CANBERRA - New concerns over the powers of the domestic spy agency, the Australian Security Intelligence Organisation, have been sparked by a second series of raids against people suspected of links to terrorist organisations.
The raids on houses in Sydney and Melbourne on Monday followed others last week, in a swoop called Operation Pandanus, targeting Islamic radicals allegedly planning attacks against such icons as the Sydney Harbour Bridge and the Opera House. But Attorney-General Philip Ruddock said yesterday that no arrests had been made and refused further comment. It is believed the raids, conducted under tough new laws passed in the wake of the September 11, 2000, terror attacks, were designed to head off any serious preparations by Islamic militants.
They follow earlier raids by ASIO agents, Australian federal and state police units that outraged Islamic, Middle Eastern and civil liberties organisations.

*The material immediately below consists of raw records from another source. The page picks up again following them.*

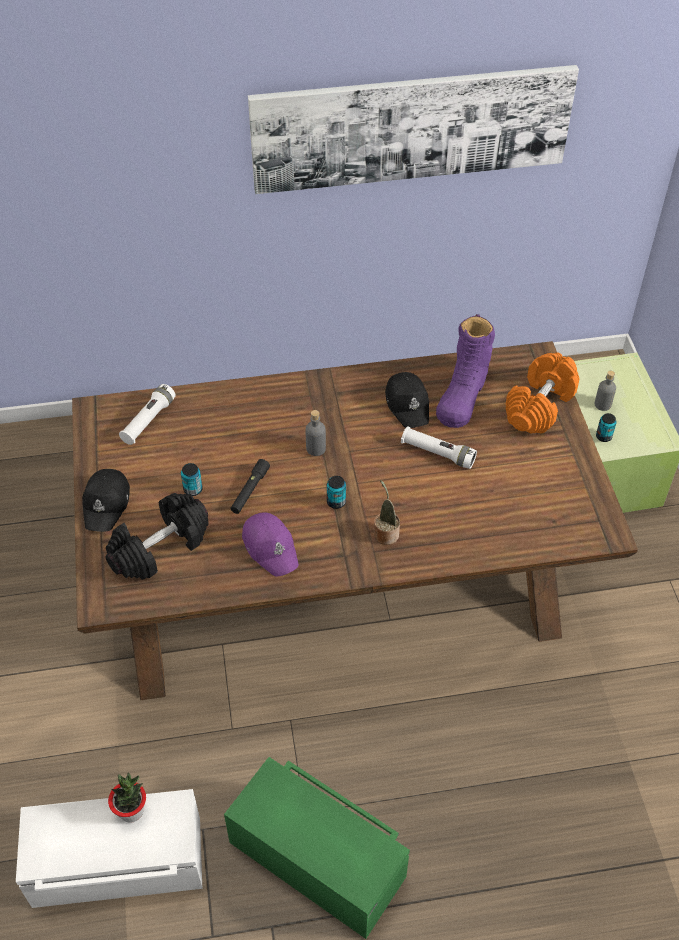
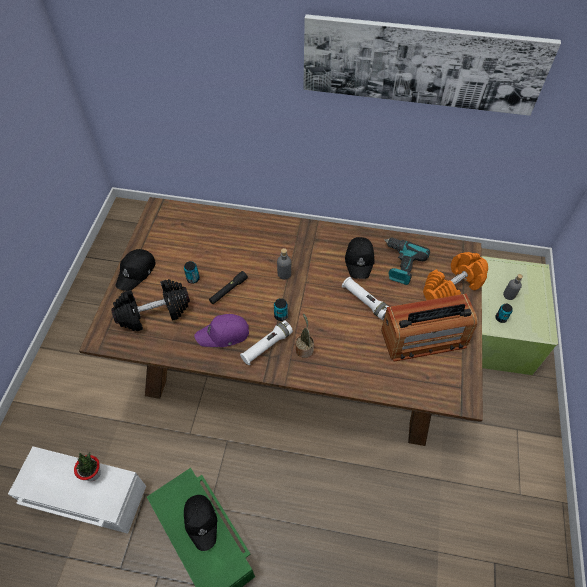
camera: 20 degrees right, 5 degrees up
(148, 421) = (187, 224): white flashlight -> white flashlight (266, 346)
(271, 547) = (224, 334): purple cap -> purple cap turned 90 degrees clockwise
(316, 817) = (201, 521): none -> black cap
(463, 395) = (400, 264): purple boot -> power drill
(530, 476) = (424, 338): none -> radio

The new laws hand ASIO broad powers of search, arrest, detention and interrogation, deny suspects the right of silence and withhold other basic rights.
But the Government has maintained a hard line, and unclassified intelligence briefs continue to highlight the risk to Australia and the inevitability of an eventual terrorist outrage. Ruddock said yesterday some Australians regarded the nation's counter-terrorism laws as excessive but necessary.
New South Wales Premier Bob Carr also defended the measures. "It is very, very important that federal and state authorities send a powerful message that, if you are mucking around with terrorists or you've got any reason to be suspected, you can anticipate being raided."
A federal parliamentary review of ASIO laws passed after September 11 is under way, and groups such as the Australian Council for Civil Liberties and Amnesty International have criticised 'the removal of basic human rights'. Former Liberal Prime Minister Malcolm Fraser added his weight to the debate yesterday, warning that powers given to ASIO and other counter-terrorism authorities were undermining Australia's democratic values. "You can be arrested because ASIO thinks you know something which you don't know - and then your defence is to prove you don't know it," he said. "How can you prove a negative?"
Rob Stary, the Melbourne lawyer for Jack Thomas, the first Victorian to be arrested as a terrorist under the new laws, also said people picked up in raids had no way of defending themselves, and accused the Government of using the raids "to justify the millions of dollars that have been invested in counter-terrorism".